- Assessing the Diagnostic Value of Brain White Matter Hyperintensities and Clinical Symptoms in Predicting the Detection of CSF-Venous Fistula in Patients with Suspected Spontaneous Intracranial Hypotension
The purpose of this retrospective cohort study was to assess the quantity and distribution pattern of WMH in patients with suspected SIH who underwent subsequent dynamic CTM. Patients with CVF had significantly higher Bern scores and significantly fewer WMH than those without CVF. Also, the migraine-type pattern of WMH was present at a nearly 4-fold greater frequency in the CVF- group versus the CVF+ group. Additionally, the symptom data demonstrated distinct clinical phenotypes between patients with CVF (eg, higher occurrence of a pressure-type or throbbing headache, symptoms worsening with the Valsalva maneuver) and those without CVF (eg, neck pain, fatigue, photophobia, and phonophobia).
- Change in Emergency Department Length of Stay following Routine Adoption of Dual-Energy CT to Differentiate Intracranial Hemorrhage from Calcification
This retrospective study compared ED LOS over a 1-year period before and after implementing automated DECT processing in the evaluation of indeterminate intracranial hyperdensities. The authors showed that with intracranial indeterminate hyperdensities, there was a larger statistically significant difference in pre-DECT versus post-DECT ED LOS. The pre-DECT ED LOS correlated with increased frequency of neurosurgical consultation and repeat head CT.
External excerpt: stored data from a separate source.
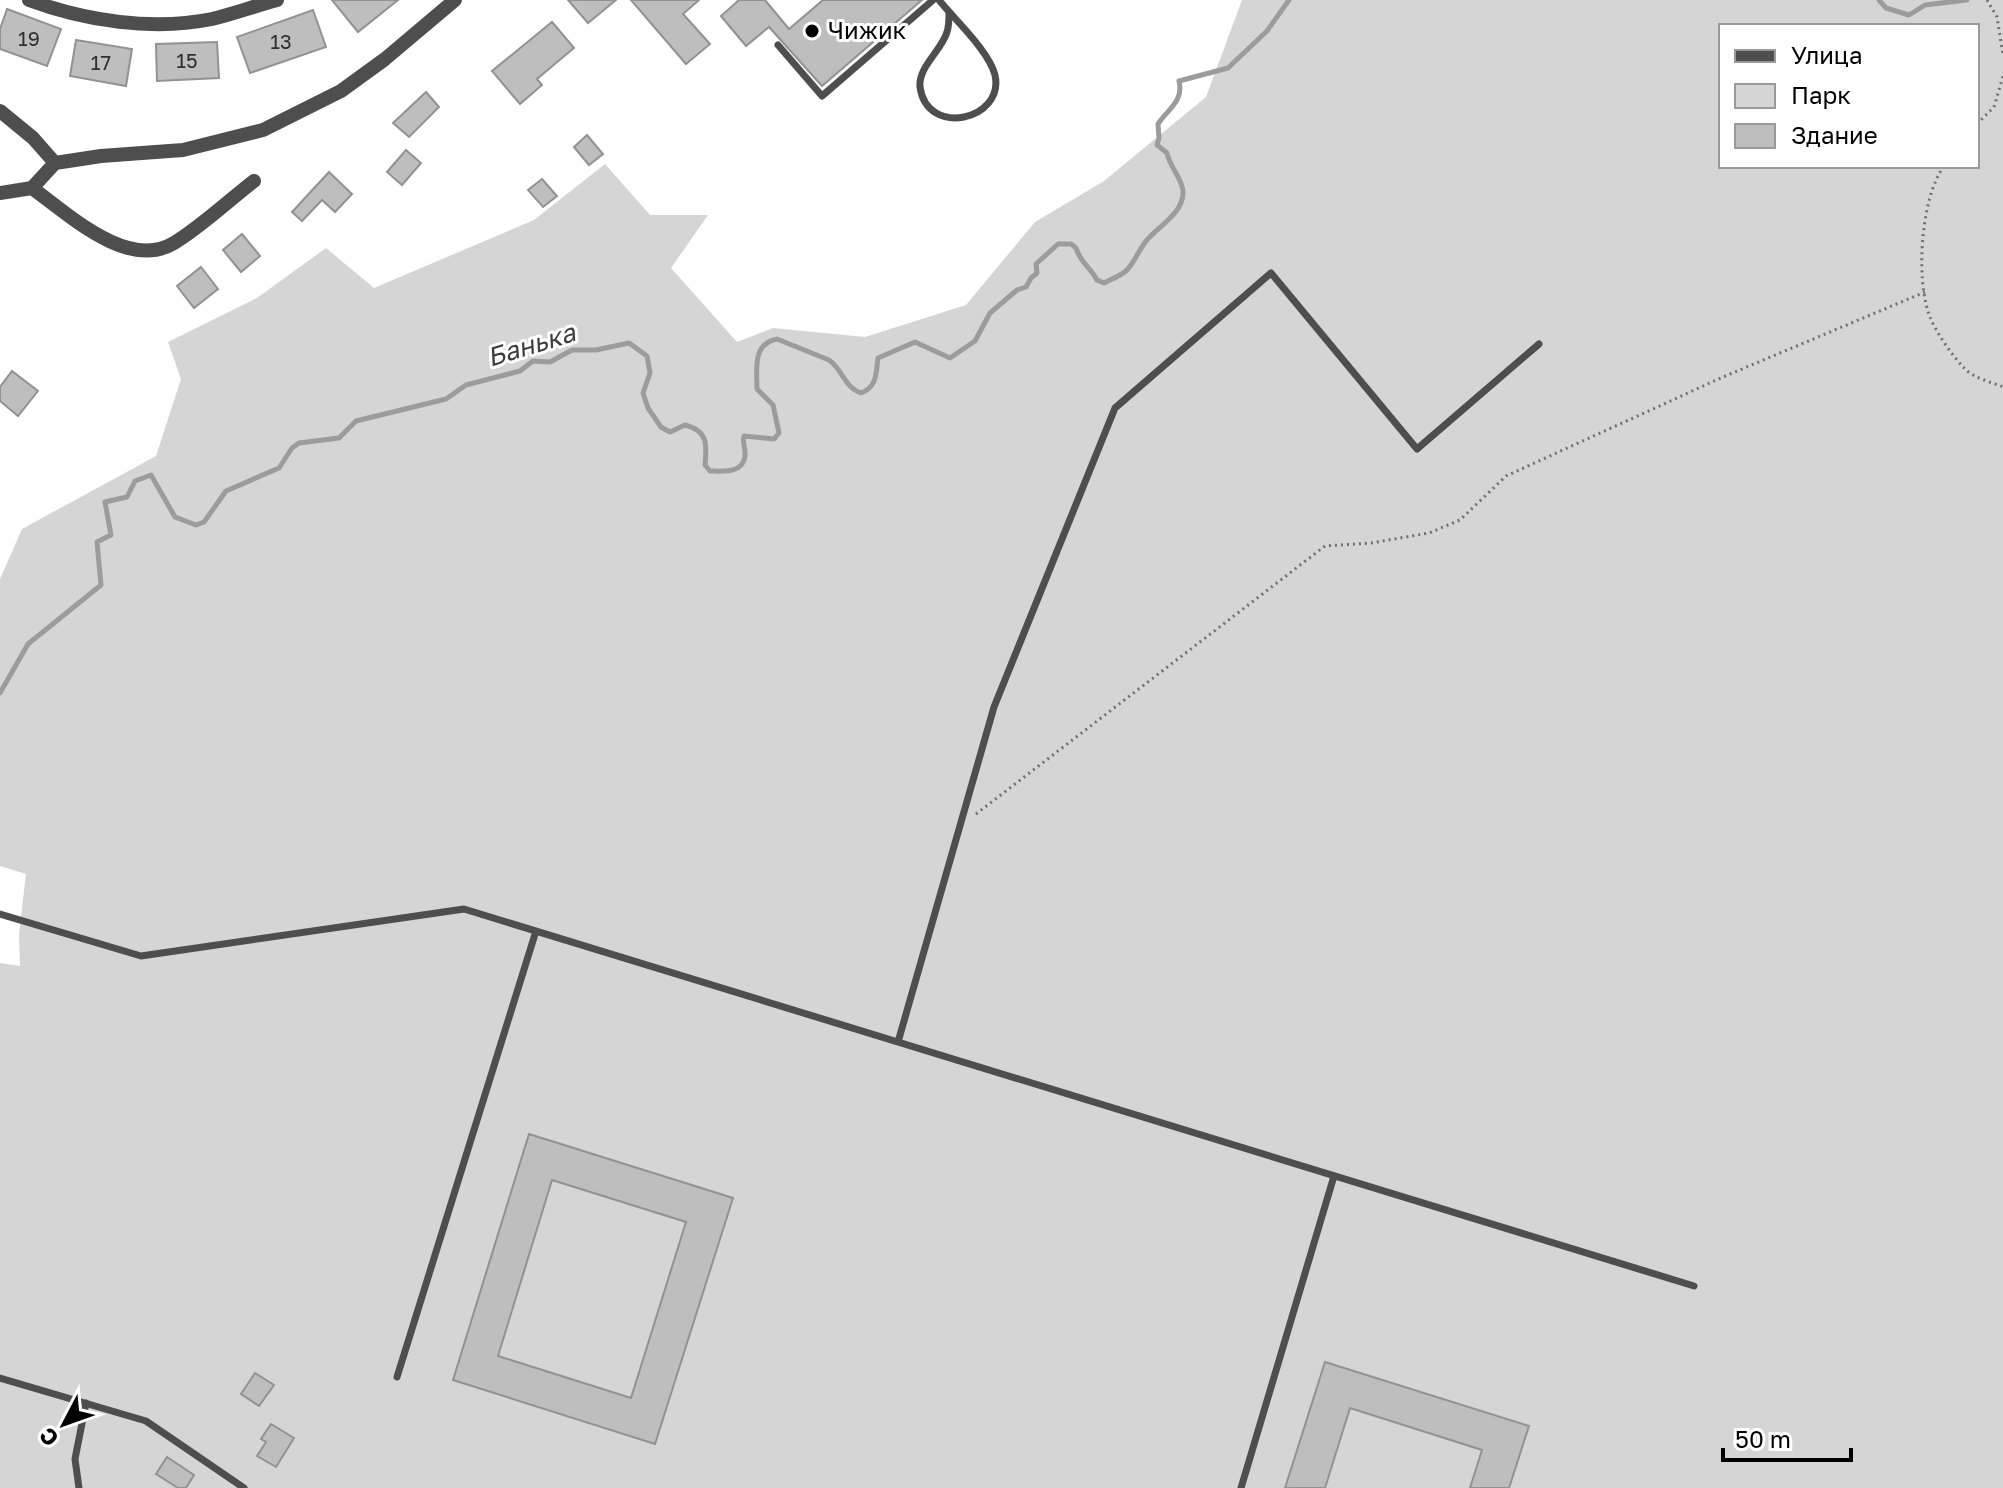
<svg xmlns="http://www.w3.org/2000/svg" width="2003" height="1488" viewBox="0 0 2003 1488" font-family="'Golos Text',sans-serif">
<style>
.green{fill:#d5d5d5;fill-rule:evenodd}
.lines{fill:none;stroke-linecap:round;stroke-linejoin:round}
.stream{stroke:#9c9c9c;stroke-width:5}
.building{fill:#bebebe;stroke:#929292;stroke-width:2;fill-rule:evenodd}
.path{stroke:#707070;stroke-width:3;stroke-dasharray:2 4;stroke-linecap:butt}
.lane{stroke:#4e4e4e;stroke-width:7}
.street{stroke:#4e4e4e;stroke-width:14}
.poi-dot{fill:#000;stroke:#fff;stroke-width:3}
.labels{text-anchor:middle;stroke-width:6;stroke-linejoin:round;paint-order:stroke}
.number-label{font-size:20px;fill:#303030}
.poi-label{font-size:24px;fill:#000;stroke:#fff;text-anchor:start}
.water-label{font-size:26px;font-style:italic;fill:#3d3d3d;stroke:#fff}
</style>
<rect width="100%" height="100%" fill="#fff"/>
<path class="green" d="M 1242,0 L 2003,0 L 2003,1488 L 0,1488 L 0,963 L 20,966 L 19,934 L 26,874 L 0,866 L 0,579 L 22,529 L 156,456 L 181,379 L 168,342 L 257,298 L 326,248 L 374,288 L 534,220 L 605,164 L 650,215 L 708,215 L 671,268 L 737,342 L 773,328 L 865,337 L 966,305 L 1035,222 L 1104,181 L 1206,97 ZM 1721,26 L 1977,26 L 1977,166 L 1721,166 Z"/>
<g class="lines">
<path class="stream" d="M 1879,0 L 1886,8 L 1909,15 L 1925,5 L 1967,0
M 0,693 L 28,644 L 101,585 L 97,542 L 111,535 L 105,502 L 127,497 L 135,481 L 151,475 L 175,517 L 196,525 L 204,522 L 226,491 L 279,468 L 292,448 L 299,443 L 339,438 L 356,421 L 446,399 L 466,385 L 520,371 L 533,361 L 550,362 L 572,350 L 596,350 L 629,343 L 647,356 L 650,373 L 643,393 L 648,408 L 661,427 L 670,432 L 685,425 C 708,431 707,444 705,465 L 710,471 C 722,471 743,474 745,456 C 746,448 742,444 744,436 L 774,439 L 779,433 L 773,405 L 757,389 C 757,369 752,344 777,339 L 829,360 C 843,370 844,387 861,393 C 877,387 876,374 878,358 L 915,342 L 950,358 L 975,341 L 990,313 L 1017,290 L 1026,287 L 1031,278 L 1037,273 L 1036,264 L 1058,244 L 1071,244 L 1076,248 C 1080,262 1090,267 1097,280 L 1104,283 C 1112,279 1120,276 1126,271 C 1135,262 1139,249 1147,240 C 1159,226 1184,212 1183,192 C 1183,179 1170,168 1167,153 L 1157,145 L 1159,138 L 1158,124 C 1168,109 1184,101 1179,81 L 1228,68 L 1267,31 L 1289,0"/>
</g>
<path class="building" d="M 332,0 L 398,0 L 358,32 Z
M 568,0 L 616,0 L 588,23 Z
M 631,0 L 699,0 L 683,14 L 710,44 L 686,64 Z
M 739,0 L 765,0 L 789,29 L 823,0 L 922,0 L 822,86 L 769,27 L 746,46 L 721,16 Z
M 7,9 L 61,29 L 47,66 L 0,49 L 0,29 Z
M 313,10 L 326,47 L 250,73 L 237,37 Z
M 552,22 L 574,48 L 537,79 L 542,85 L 520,104 L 492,71 Z
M 76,40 L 132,49 L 126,86 L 70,76 Z
M 217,42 L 219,78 L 157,81 L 156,44 Z
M 426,92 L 439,107 L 409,137 L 393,123 Z
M 587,135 L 603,154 L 589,165 L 574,147 Z
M 406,150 L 421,163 L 402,185 L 387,172 Z
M 329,172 L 352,194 L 335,212 L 322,200 L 302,221 L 292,212 Z
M 542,179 L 557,196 L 543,207 L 528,190 Z
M 242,234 L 260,256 L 241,272 L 223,250 Z
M 201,267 L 218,289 L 194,308 L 177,286 Z
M 12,371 L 38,391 L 18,416 L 0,401 L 0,387 Z
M 529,1134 L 733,1198 L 655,1444 L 453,1380 ZM 552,1180 L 686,1222 L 631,1398 L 498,1356 Z
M 1325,1362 L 1529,1426 L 1509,1488 L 1470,1488 L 1482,1450 L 1350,1408 L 1325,1488 L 1285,1488 Z
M 255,1373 L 274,1385 L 259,1406 L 241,1394 Z
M 271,1424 L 294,1438 L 276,1467 L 257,1456 L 266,1442 L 261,1439 Z
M 167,1457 L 194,1475 L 186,1488 L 178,1488 L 156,1474 Z"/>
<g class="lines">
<path class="path" d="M 1987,0 L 1997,17 L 2003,55
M 1977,124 L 1994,107 L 2003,76
M 1944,166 C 1921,197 1915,280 1930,317 C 1937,334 1952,355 1964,368 C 1973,378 1991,382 2003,387
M 976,814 L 1325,546 L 1371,543 L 1429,533 L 1460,520 L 1506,476 L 1723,377 L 1925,292"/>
<path class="lane" d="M 939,0 C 955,20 989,51 995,75 C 1005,120 927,138 920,87 C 918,67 942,50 947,32 C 949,26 949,19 949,13
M 778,45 L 822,96 L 933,0
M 0,914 L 141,956 L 464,909 L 1694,1286
M 898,1042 L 994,707 L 1115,408 L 1271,273 L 1417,449 L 1539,344
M 397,1377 L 536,931
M 0,1378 L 146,1421 L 244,1488
M 79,1488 L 75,1459 L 86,1403
M 1241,1488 L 1334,1176"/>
<path class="street" d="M 29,0 C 85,21 153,31 212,19 C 233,14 255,6 277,0
M 0,111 L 33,138 L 55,163
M 32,188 L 55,163 L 101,156 L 183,150 L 263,130 L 341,91 L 385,59 L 455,0
M 0,193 L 32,188 C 68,214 128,271 174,243 C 202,226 228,201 254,181"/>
</g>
<circle class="poi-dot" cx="812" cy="31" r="8"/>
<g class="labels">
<g class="number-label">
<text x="29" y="46">19</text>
<text x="281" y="49">13</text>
<text x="187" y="68">15</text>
<text x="101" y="70">17</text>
</g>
<g class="poi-label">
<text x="828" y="39">Чижик</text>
</g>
<g class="water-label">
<text transform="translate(531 345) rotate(-17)" y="9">Банька</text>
</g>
</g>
<rect x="1719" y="24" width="260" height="144" fill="#ffffff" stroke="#999999" stroke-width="2"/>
<rect x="1735" y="50" width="40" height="12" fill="#4e4e4e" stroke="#999999" stroke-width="2"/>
<text x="1791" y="64" font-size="24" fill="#000000">Улица</text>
<rect x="1735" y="84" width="40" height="24" fill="#d5d5d5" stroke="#999999" stroke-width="2"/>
<text x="1791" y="104" font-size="24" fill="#000000">Парк</text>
<rect x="1735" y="124" width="40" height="24" fill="#bebebe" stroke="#999999" stroke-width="2"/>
<text x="1791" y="144" font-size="24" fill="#000000">Здание</text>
<g transform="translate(64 1424) rotate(229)" stroke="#ffffff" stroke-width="6" paint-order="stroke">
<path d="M0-6L14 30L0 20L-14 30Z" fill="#000000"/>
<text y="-12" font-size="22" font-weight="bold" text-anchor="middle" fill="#000000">С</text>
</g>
<path d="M1723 1448v12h128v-12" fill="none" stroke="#000000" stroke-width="4"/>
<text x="1735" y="1448" font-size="24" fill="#000000" stroke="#ffffff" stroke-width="6" paint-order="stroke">50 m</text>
</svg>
- Dynamic Expansion and Contraction of Multiple Sclerosis T2-Weighted Hyperintense Lesions Are Present below the Threshold of Visual Perception
Recognition of longitudinal imaging changes of MS lesions has substantial implications for clinical management, but changes may remain below the resolution of human perception. In this study, the authors demonstrated that T2-weighted hyperintense lesions undergo dynamic change on MRI, with predominantly enlarging or contracting characteristics, more frequently seen in untreated individuals.